The deeper problem is that much of what schooling has rewarded for years is now trivially reproducible. Summaries, explanations, structured arguments, and competent analysis no longer function as clear signals of individual mastery.
What becomes visible, uncomfortably, is that schooling was never only about learning. It was mainly about sorting. Credentials were not just records of understanding; they were filters. When cognitive output is no longer scarce, those filters stop working, and the legitimacy of the system begins to unravel.
The Objections That Refuse to Die
At this point, a familiar set of objections usually appears. Artificial intelligence, we are reminded, makes mistakes. It hallucinates. It contradicts itself. It merely predicts the next word rather than understanding anything at all. These claims are often delivered as conversation-stoppers.
They are not.
Yes, these systems make mistakes. So do humans. Constantly. In medicine, in law, in education, in public life. Error has never disqualified intelligence in humans.
Hallucination is treated more seriously, and rightly so in high-stakes contexts. But here too the comparison is instructive. Human cognition hallucinates routinely. We confabulate memories, impose coherence on fragments, and mistake confidence for accuracy. We rarely call this hallucination. We call it explanation, judgement, or narrative.

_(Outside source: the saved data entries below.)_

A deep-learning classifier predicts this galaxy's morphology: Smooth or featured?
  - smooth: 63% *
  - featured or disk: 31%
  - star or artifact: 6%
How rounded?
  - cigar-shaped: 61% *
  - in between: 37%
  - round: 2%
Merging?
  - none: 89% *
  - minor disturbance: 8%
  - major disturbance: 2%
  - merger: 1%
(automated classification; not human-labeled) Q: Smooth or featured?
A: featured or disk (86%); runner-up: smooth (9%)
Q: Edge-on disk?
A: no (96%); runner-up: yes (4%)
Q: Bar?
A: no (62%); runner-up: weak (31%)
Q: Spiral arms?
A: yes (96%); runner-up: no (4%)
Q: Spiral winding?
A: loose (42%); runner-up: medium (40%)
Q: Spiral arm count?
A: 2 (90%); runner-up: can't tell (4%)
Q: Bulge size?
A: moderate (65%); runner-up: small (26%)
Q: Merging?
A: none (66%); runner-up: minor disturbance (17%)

The most persistent objection sounds technical and therefore decisive: these systems are “just” predicting the next word. But this collapses mechanism into meaning. Prediction is not trivial. To predict well across unfamiliar contexts requires internalising deep regularities in language, reasoning, and structure. Humans do this constantly. Calling it “just prediction” does not diminish it. It names the core operation of intelligence itself.
All these objections share a common move. They compare artificial systems not to ordinary human cognition as it actually exists, but to an idealised version of human intelligence at its best. They demand infallibility from machines while granting humans endless grace. Under those standards, no real intelligence would ever qualify.

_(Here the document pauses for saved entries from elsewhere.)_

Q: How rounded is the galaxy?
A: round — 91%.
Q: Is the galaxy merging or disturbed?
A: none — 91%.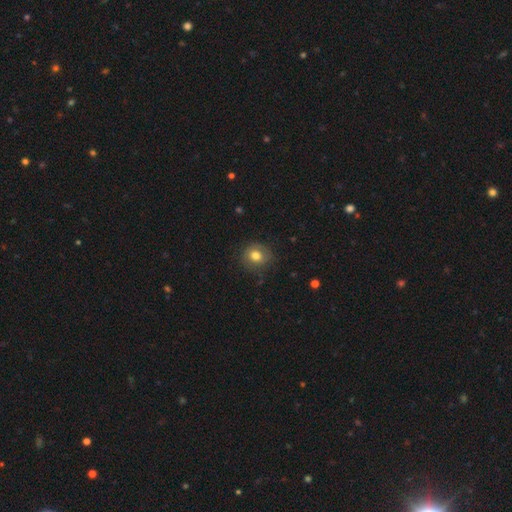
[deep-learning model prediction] Smooth or featured? Predicted: smooth (p=0.74). How rounded? Predicted: round (p=0.76). Merging? Predicted: none (p=0.75).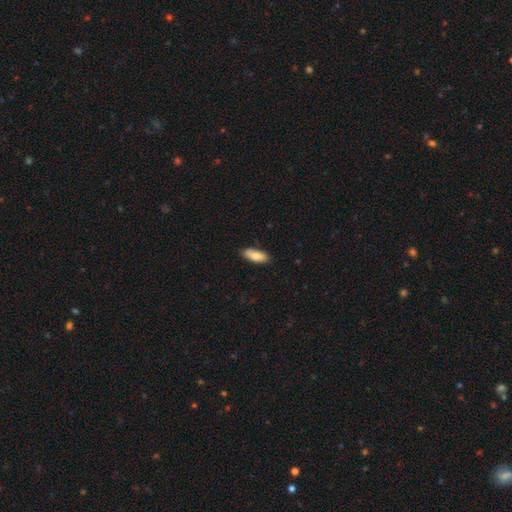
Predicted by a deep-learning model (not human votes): Q: Smooth or featured?
A: smooth (83%); runner-up: featured or disk (11%)
Q: How rounded?
A: in between (72%); runner-up: cigar-shaped (26%)
Q: Merging?
A: none (85%); runner-up: minor disturbance (12%)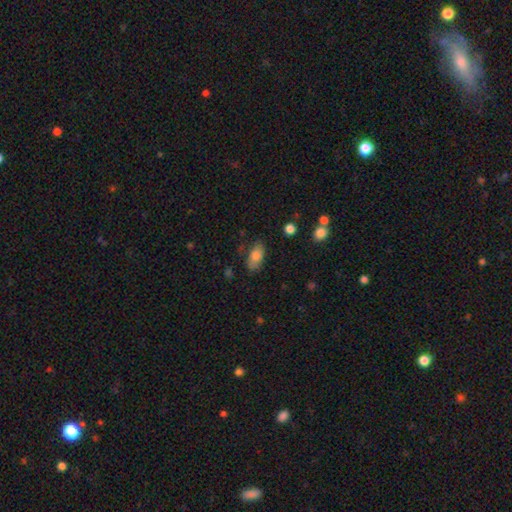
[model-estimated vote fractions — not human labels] Q: Smooth or featured?
A: smooth (80%); runner-up: featured or disk (12%)
Q: How rounded?
A: in between (89%); runner-up: cigar-shaped (6%)
Q: Merging?
A: none (75%); runner-up: minor disturbance (18%)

Which brings us to the final dismissal: the sheer volume of low-quality, AI-generated content now flooding the internet.
The flood of AI-generated slop clogging social media is often presented as evidence that these systems are shallow, derivative, and unintelligent. This is a comforting misreading. It does not reveal the poverty of artificial intelligence; it reveals the poverty of human intention. When given a tool capable of producing language at scale, we did not ask it to help us think better, see more clearly, or speak with greater care. We asked it to post more, faster, louder. The result looks ugly not because the intelligence is weak, but because our standards already were. AI did not lower the bar; it made it visible.
The Question We Kept Postponing
If artificial general intelligence is already here, then the crisis is not technological. It is institutional and moral. The technology did not strip work or learning of meaning. It exposed how thin our definitions of meaning had become.
Education was justified by usefulness. Work was justified by productivity. Intelligence was justified by scarcity. Once those justifications weaken, a question we have postponed for decades returns with force: what is learning for, when it cannot justify itself economically?
That question has no quick answer. But refusing it is no longer an option.
As long as we continue to speak of AGI as something that will arrive later, we preserve the illusion that our institutions still have time. If the argument in Nature is correct, that time has already passed. What remains is not preparation but reckoning.